Елена Ильзен - страница 9



А та ей:

– Да к черту это, я ни о чем думать не могу, все мысли только о нем!

Отсюда в ее деле появилась запись: «Посылала к черту Советское Правительство». Так можно было интерпретировать практически все житейские факты. Тогда я раз и навсегда отказалась объяснять для себя действия советской власти…»

Юлиана Ильзен на склоне лет понятие «счастья» формулировала так: «Счастье – это когда ты, засыпая, хочешь проснуться утром». Потом сестры жили в Москве, Юлиана так и не вернулась в кино, работала чертежницей, жила заботами о близких, о дочери Тане, пережившей детдом и скитания во время заключения матери, о муже-фронтовике Викторе Георгиевиче Титкове. Он был тяжко искалечен жизнью: когда-то попал в немецкий плен, умудрился бежать оттуда, а затем, как обычно бывало, угодил в наш лагерь. Еще Юлиана тихо помогала, чем могла, оставшимся в живых старушкам и старикам, бывшим зэкам. Но никогда и никакой общественной активности не проявляла.

Елена же, напротив, жила бурной и, как тогда говорили, богемной жизнью, работала переводчицей во Всемирной организации здравоохранения при ООН, следила за периодикой, была в курсе как художественных новинок, так и новой публицистики. Дружба с Н. И. Столяровой, секретарем Эренбурга, позволяла ей читать зарубежные издания и печататься во французской периодике (в газете «Русская мысль»). Еще она тогда подрабатывала в журнале «Хроника ВОЗ». А в последние годы, хоть раньше терпеть не могла хозяйства, со всем азартом своей недюжинной натуры увлеклась садом, дачей, научилась варить варенье, печь пироги, полюбила земные простые радости, которые дарила жизнь.

Стихи, оставленные нам Еленой Ильзен, написаны верлибром, лишены романтического флера, да пожалуй, и женственности. Их сила – в остроте осмысления, в тяжелой простоте, достоинство – в гнете их правды, в том, что жизнь опустошенная, покалеченная искала выхода в творчестве. Это жесткие стихи-были, если угодно, антистихи. Используя этот жанр, Ильзен добивалась – при полной правдивости образов – некоторой их условности, необходимого ей художественного отстранения. Если бы вместо этой «документальной поэзии» она стала писать прозу на те же темы, нестерпимость реальности, может статься, оказалась бы ей не по силам. Но этого мы не узнаем. Остался только один ее прозаический отрывок – «Воркутинские письма» – собственно, не текст, а «мартиролог текстов», когда-то написанных в безрассудстве отчаяния, канувших в никуда..

Реплики в споре

Елена Алексеевна на своем веку написала много писем.
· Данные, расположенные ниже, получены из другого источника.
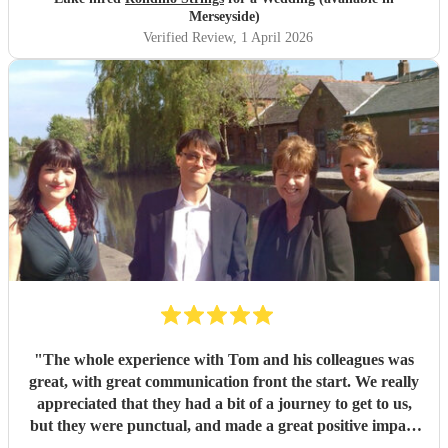
Merseyside)
Verified Review
, 1 April 2026
"
The whole experience with Tom and his colleagues was
great, with great communication front the start. We really
appreciated that they had a bit of a journey to get to us,
but they were punctual, and made a great positive impact
on our day, providing a great classical and contemporary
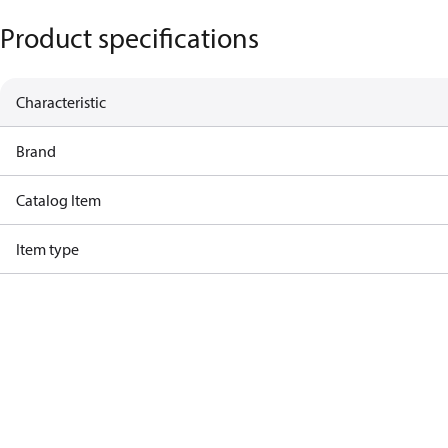
Product specifications
Characteristic
Brand
Catalog Item
Item type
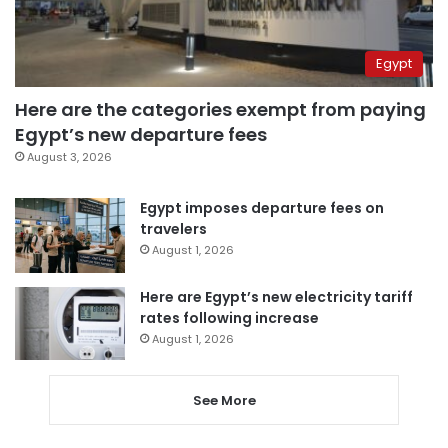
Egypt
Here are the categories exempt from paying
Egypt’s new departure fees
August 3, 2026
Egypt imposes departure fees on
travelers
August 1, 2026
Here are Egypt’s new electricity tariff
rates following increase
August 1, 2026
See More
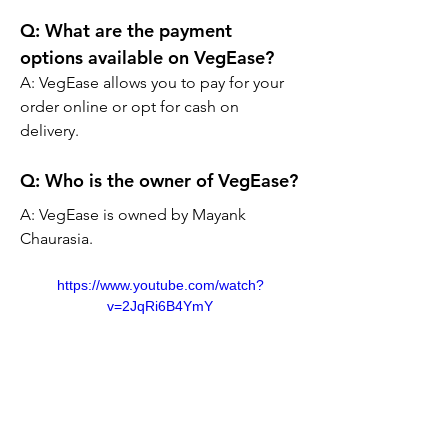
Q: What are the payment 
options available on VegEase?
A: VegEase allows you to pay for your 
order online or opt for cash on 
delivery.
Q:
 Who is the owner of VegEase?
A: VegEase is owned by Mayank 
Chaurasia.
https://www.youtube.com/watch?
v=2JqRi6B4YmY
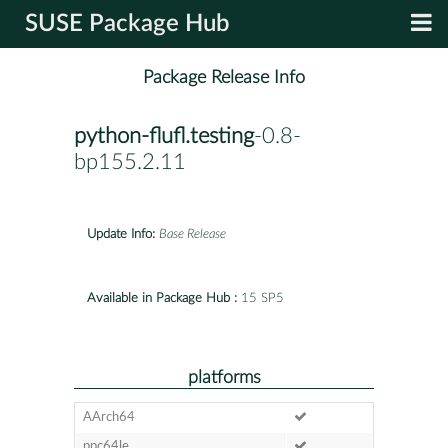
SUSE Package Hub
Package Release Info
python-flufl.testing
-0.8-
bp155.2.11
Update Info:
Base Release
Available in Package Hub :
15 SP5
platforms
AArch64
ppc64le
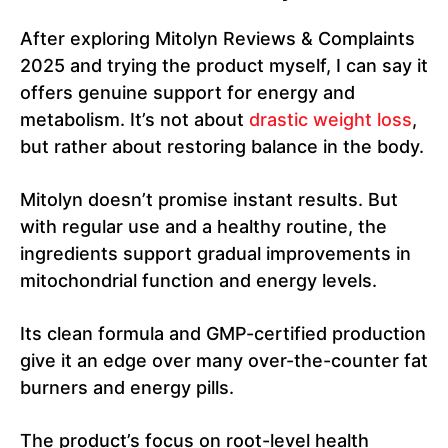
After exploring Mitolyn Reviews & Complaints
2025 and trying the product myself, I can say it
offers genuine support for energy and
metabolism. It’s not about
drastic weight loss
,
but rather about restoring balance in the body.
Mitolyn doesn’t promise instant results. But
with regular use and a healthy routine, the
ingredients support gradual improvements in
mitochondrial function and energy levels.
Its clean formula and GMP-certified production
give it an edge over many over-the-counter fat
burners and energy pills.
The product’s focus on root-level health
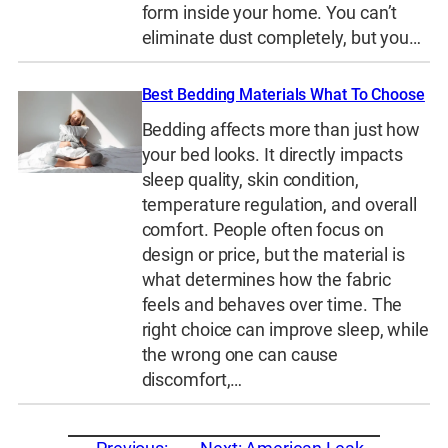
form inside your home. You can’t
eliminate dust completely, but you…
Best Bedding Materials What To Choose
Bedding affects more than just how
your bed looks. It directly impacts
sleep quality, skin condition,
temperature regulation, and overall
comfort. People often focus on
design or price, but the material is
what determines how the fabric
feels and behaves over time. The
right choice can improve sleep, while
the wrong one can cause
discomfort,…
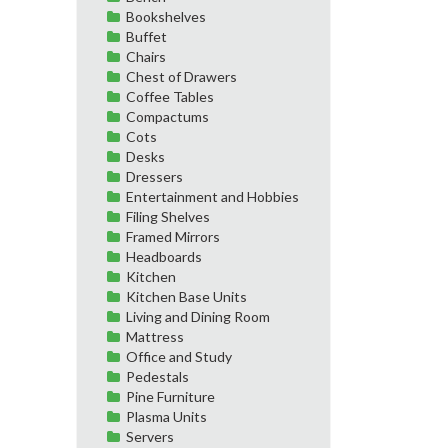
Bookshelves
Buffet
Chairs
Chest of Drawers
Coffee Tables
Compactums
Cots
Desks
Dressers
Entertainment and Hobbies
Filing Shelves
Framed Mirrors
Headboards
Kitchen
Kitchen Base Units
Living and Dining Room
Mattress
Office and Study
Pedestals
Pine Furniture
Plasma Units
Servers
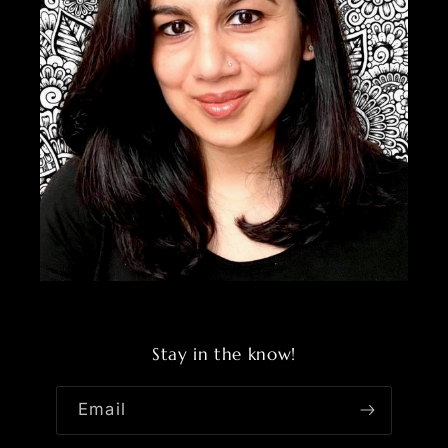
Stay in the know!
Email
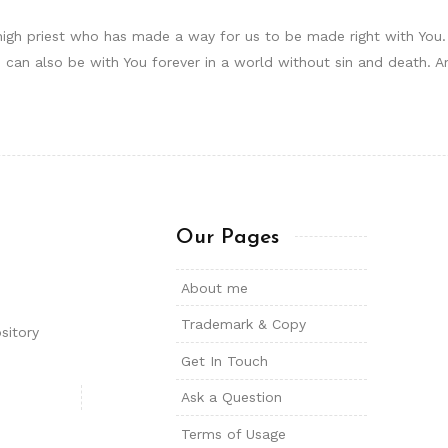
igh priest who has made a way for us to be made right with You. H
can also be with You forever in a world without sin and death. 
Our Pages
About me
Trademark & Copy
sitory
Get In Touch
Ask a Question
Terms of Usage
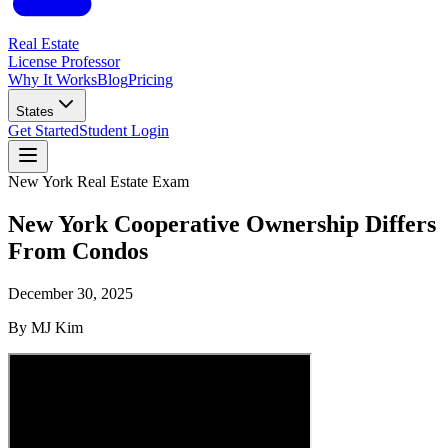
Real Estate
License Professor
Why It Works
Blog
Pricing
States
Get Started
Student Login
New York
Real Estate Exam
New York Cooperative Ownership Differs
From Condos
December 30, 2025
By
MJ Kim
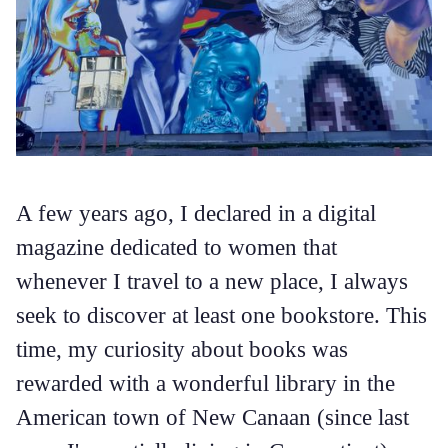
A few years ago, I declared in a digital
magazine dedicated to women that
whenever I travel to a new place, I always
seek to discover at least one bookstore. This
time, my curiosity about books was
rewarded with a wonderful library in the
American town of New Canaan (since last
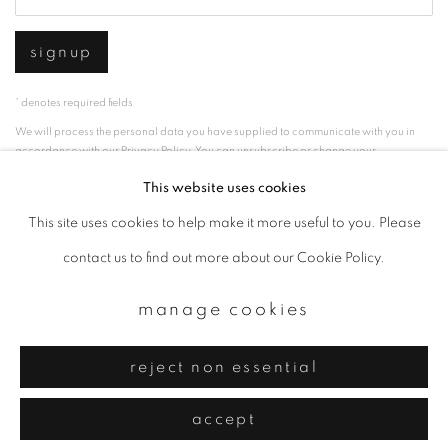
signup
* denotes required fields
We will process the personal data you have supplied to communicate with you in
accordance with our
Privacy Policy
. You can unsubscribe or change your
preferences at any time by clicking the link in our emails.
This website uses cookies
This site uses cookies to help make it more useful to you. Please
privacy policy
manage cookies
contact us to find out more about our Cookie Policy.
copyright © 2026 ibasho
manage cookies
site by artlogic
reject non essential
accept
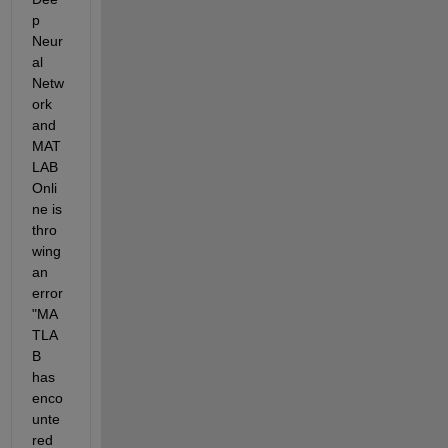
p 
Neur
al 
Netw
ork 
and 
MAT
LAB 
Onli
ne is 
thro
wing 
an 
error 
"MA
TLA
B 
has 
enco
unte
red 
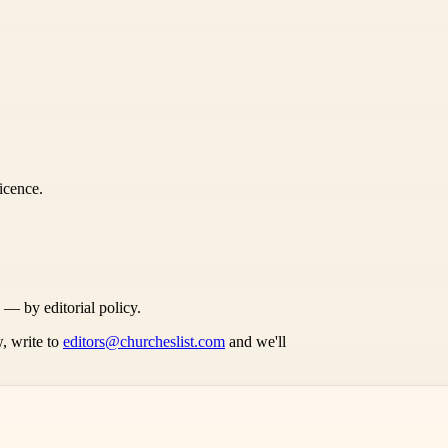
icence.
s — by editorial policy.
, write to
editors@churcheslist.com
and we'll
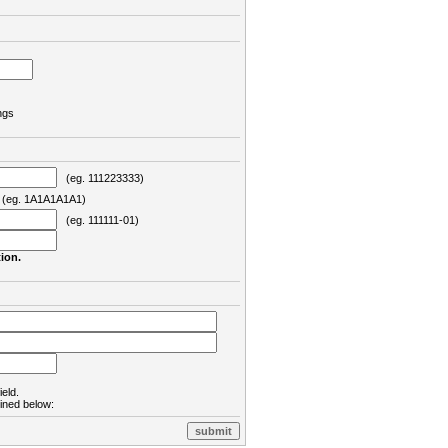
ngs
(eg. 111223333)
eg. 1A1A1A1A1)
(eg. 111111-01)
ion.
ield.
lined below:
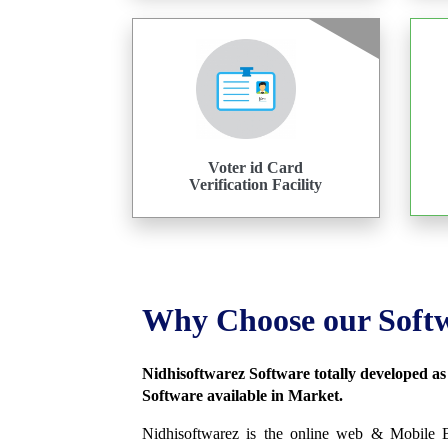
Voter id Card
Verification Facility
Why Choose our Soft
Nidhisoftwarez Software totally developed a
Software available in Market.
Nidhisoftwarez is the online web & Mobile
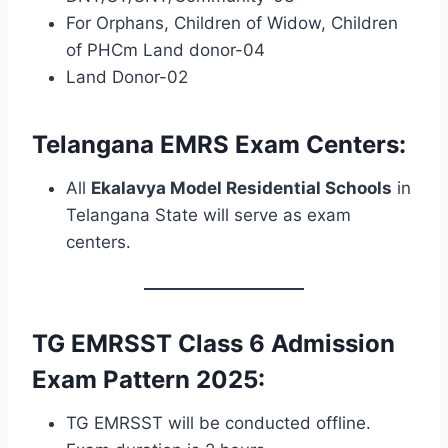
For Orphans, Children of Widow, Children
of PHCm Land donor-04
Land Donor-02
Telangana EMRS Exam Centers:
All
Ekalavya Model Residential Schools
in
Telangana State will serve as exam
centers.
TG EMRSST Class 6 Admission
Exam Pattern 2025:
TG EMRSST will be conducted offline.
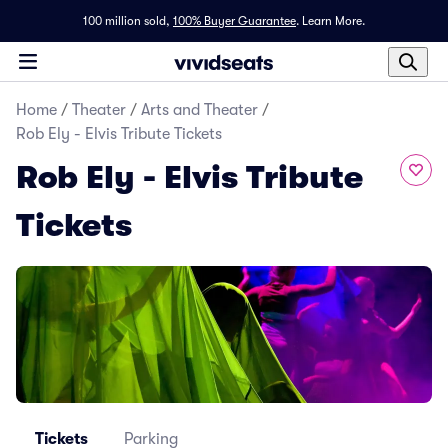
100 million sold,
100% Buyer Guarantee
.
Learn More.
Home
/
Theater
/
Arts and Theater
/
Rob Ely - Elvis Tribute Tickets
Rob Ely - Elvis Tribute
Tickets
Tickets
Parking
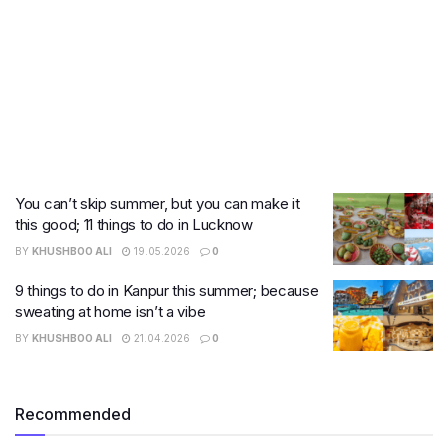
You can’t skip summer, but you can make it
this good; 11 things to do in Lucknow
BY
KHUSHBOO ALI
19.05.2026
0
9 things to do in Kanpur this summer; because
sweating at home isn’t a vibe
BY
KHUSHBOO ALI
21.04.2026
0
Recommended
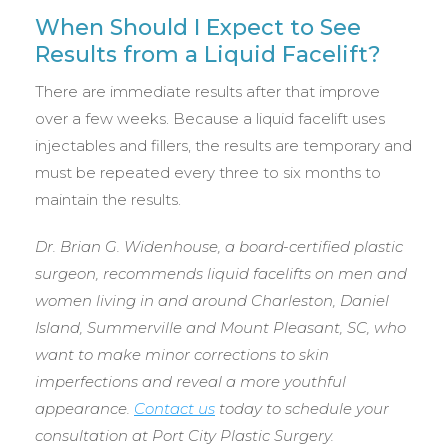
When Should I Expect to See
Results from a Liquid Facelift?
There are immediate results after that improve
over a few weeks. Because a liquid facelift uses
injectables and fillers, the results are temporary and
must be repeated every three to six months to
maintain the results.
Dr. Brian G. Widenhouse, a board-certified plastic
surgeon, recommends liquid facelifts on men and
women living in and around Charleston, Daniel
Island, Summerville and Mount Pleasant, SC, who
want to make minor corrections to skin
imperfections and reveal a more youthful
appearance.
Contact us
today to schedule your
consultation at Port City Plastic Surgery.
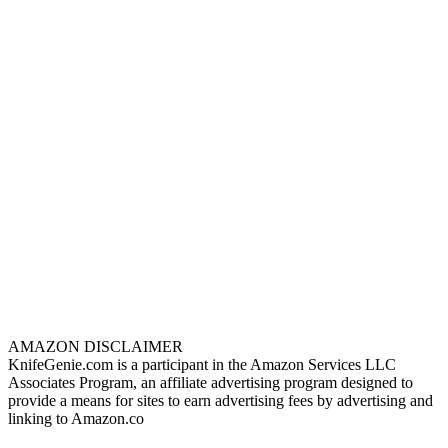
AMAZON DISCLAIMER
KnifeGenie.com is a participant in the Amazon Services LLC
Associates Program, an affiliate advertising program designed to
provide a means for sites to earn advertising fees by advertising and
linking to Amazon.co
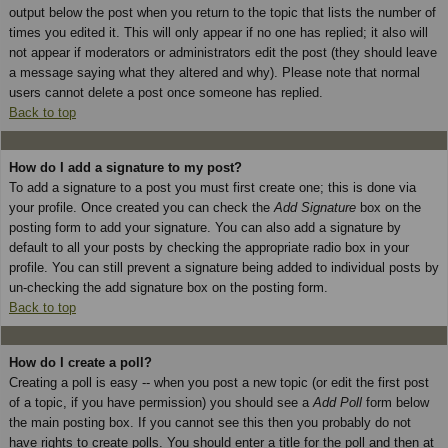
output below the post when you return to the topic that lists the number of
times you edited it. This will only appear if no one has replied; it also will
not appear if moderators or administrators edit the post (they should leave
a message saying what they altered and why). Please note that normal
users cannot delete a post once someone has replied.
Back to top
How do I add a signature to my post?
To add a signature to a post you must first create one; this is done via
your profile. Once created you can check the
Add Signature
box on the
posting form to add your signature. You can also add a signature by
default to all your posts by checking the appropriate radio box in your
profile. You can still prevent a signature being added to individual posts by
un-checking the add signature box on the posting form.
Back to top
How do I create a poll?
Creating a poll is easy -- when you post a new topic (or edit the first post
of a topic, if you have permission) you should see a
Add Poll
form below
the main posting box. If you cannot see this then you probably do not
have rights to create polls. You should enter a title for the poll and then at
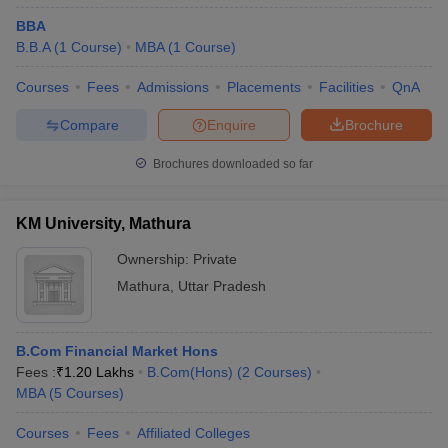
BBA
B.B.A
(
1
Course
)
MBA
(
1
Course
)
Courses
Fees
Admissions
Placements
Facilities
QnA
Compare
Enquire
Brochure
Brochures downloaded so far
KM University, Mathura
Ownership:
Private
Mathura
,
Uttar Pradesh
B.Com Financial Market Hons
Fees :
₹
1.20 Lakhs
B.Com(Hons)
(
2
Courses
)
MBA
(
5
Courses
)
Courses
Fees
Affiliated Colleges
Да и статей не одну. Но не те были времена, чтобы хранить бумаги, способные «в случае чего» повредить автору и адресату. Да и она сама относилась к своим писаниям довольно небрежно. Так и вышло, что из всего ее эпистолярного наследия сохранилось два письма. Зато важные. Особенно если вспомнить, когда это писалось и кому. И статья – единственная. Вот они.

1. Письмо к Варламу Шаламову

Нет, Варлам Тихонович, Вы неправы. Нет и не может быть никакого ценза на право иметь или высказывать мнения. Ни нравственного, ни образовательного, ни имущественного, ни расового, ни возрастного – никакого. И самый нравственный, образованный, богатый, арийский и старый человек может высказать совершенную чушь et vice versa.

Для меня это вопрос не академический. Слишком часто мне говорили, что я не имею права говорить (и думать) оттого, что у меня нет соответствующего диплома, я занимаю не ту должность, возраст мой не соответствует и т.д., что я не могу судить о действиях начальства и пр. Неправда – могу, имею право, и никаких особых условий для этого не надо. Это и есть один из основных признаков свободы – терпимость и право на свободное слово.